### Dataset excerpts
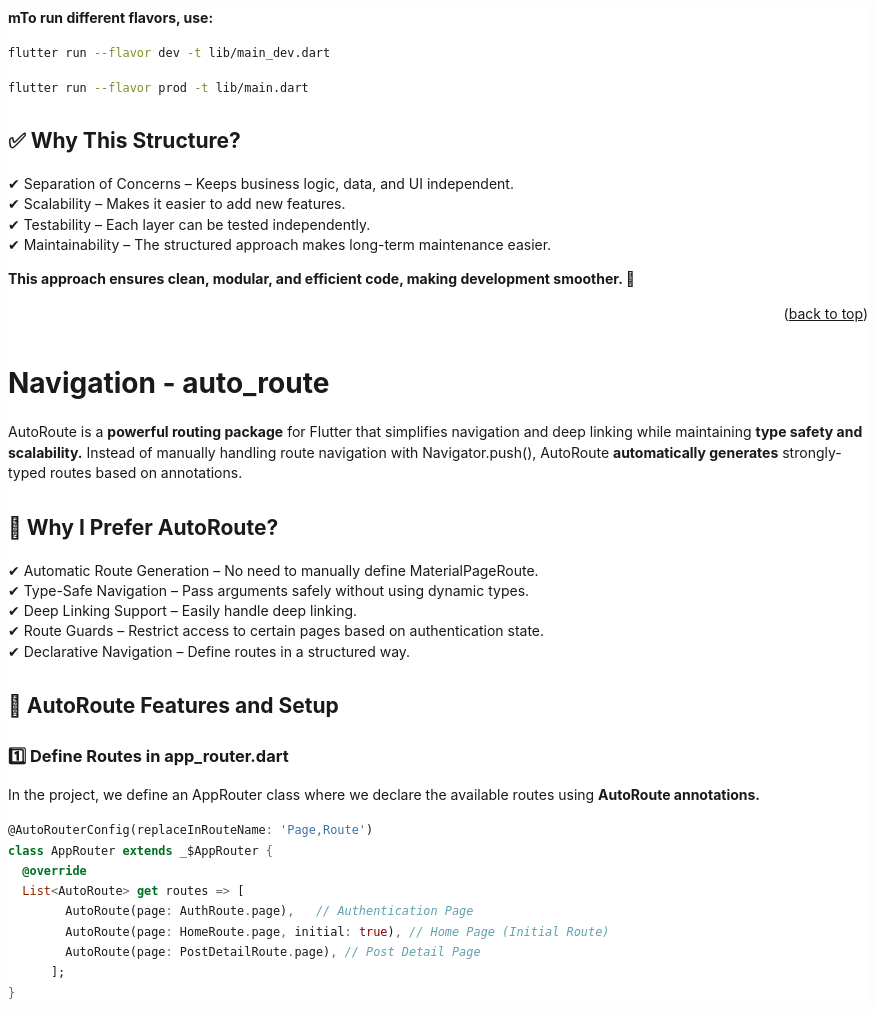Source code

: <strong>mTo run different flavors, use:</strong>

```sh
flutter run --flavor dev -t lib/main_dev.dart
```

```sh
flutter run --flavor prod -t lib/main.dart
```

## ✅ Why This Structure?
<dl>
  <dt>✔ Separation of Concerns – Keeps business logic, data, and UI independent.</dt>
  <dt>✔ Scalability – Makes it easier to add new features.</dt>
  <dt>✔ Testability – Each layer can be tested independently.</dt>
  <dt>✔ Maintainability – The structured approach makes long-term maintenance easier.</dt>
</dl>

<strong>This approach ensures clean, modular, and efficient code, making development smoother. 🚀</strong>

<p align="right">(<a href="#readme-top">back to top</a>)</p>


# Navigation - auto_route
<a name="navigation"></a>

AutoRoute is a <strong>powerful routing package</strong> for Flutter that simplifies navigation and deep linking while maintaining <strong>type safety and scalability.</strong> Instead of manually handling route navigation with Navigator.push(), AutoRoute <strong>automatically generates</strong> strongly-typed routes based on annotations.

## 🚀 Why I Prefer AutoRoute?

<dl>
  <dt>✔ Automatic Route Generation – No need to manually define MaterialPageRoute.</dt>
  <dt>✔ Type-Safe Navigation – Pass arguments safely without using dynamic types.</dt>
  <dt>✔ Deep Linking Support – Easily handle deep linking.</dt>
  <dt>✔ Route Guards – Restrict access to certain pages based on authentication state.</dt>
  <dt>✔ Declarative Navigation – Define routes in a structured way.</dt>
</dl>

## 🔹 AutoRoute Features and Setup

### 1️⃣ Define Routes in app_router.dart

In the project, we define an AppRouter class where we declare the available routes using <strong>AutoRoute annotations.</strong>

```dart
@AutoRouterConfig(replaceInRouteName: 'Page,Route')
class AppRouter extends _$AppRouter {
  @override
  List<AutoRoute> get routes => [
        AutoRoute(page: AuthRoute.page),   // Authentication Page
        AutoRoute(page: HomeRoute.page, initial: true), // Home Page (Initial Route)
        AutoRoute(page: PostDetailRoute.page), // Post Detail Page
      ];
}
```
--
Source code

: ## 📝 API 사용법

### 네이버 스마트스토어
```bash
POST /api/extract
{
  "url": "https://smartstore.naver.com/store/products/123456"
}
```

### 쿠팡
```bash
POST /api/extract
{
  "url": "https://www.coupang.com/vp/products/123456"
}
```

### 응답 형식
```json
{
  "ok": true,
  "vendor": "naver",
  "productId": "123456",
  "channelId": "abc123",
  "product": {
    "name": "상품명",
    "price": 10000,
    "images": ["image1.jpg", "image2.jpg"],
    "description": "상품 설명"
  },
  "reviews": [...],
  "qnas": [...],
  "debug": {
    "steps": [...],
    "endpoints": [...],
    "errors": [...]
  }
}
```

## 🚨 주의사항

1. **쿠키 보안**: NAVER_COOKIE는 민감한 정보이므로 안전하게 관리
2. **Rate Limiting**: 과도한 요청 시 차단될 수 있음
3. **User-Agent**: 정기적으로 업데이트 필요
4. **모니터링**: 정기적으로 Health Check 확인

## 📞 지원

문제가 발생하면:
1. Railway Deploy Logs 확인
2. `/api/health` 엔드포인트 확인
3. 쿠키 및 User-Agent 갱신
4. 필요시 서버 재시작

### TASK DETAILS
Within the data above, the lines from the one with "1. Railway Deploy Logs 확인" to the one with "4. 필요시 서버 재시작" must be repeated exactly; no other line belongs in the answer.

### WRITTEN SOLUTION
1. Railway Deploy Logs 확인
2. `/api/health` 엔드포인트 확인
3. 쿠키 및 User-Agent 갱신
4. 필요시 서버 재시작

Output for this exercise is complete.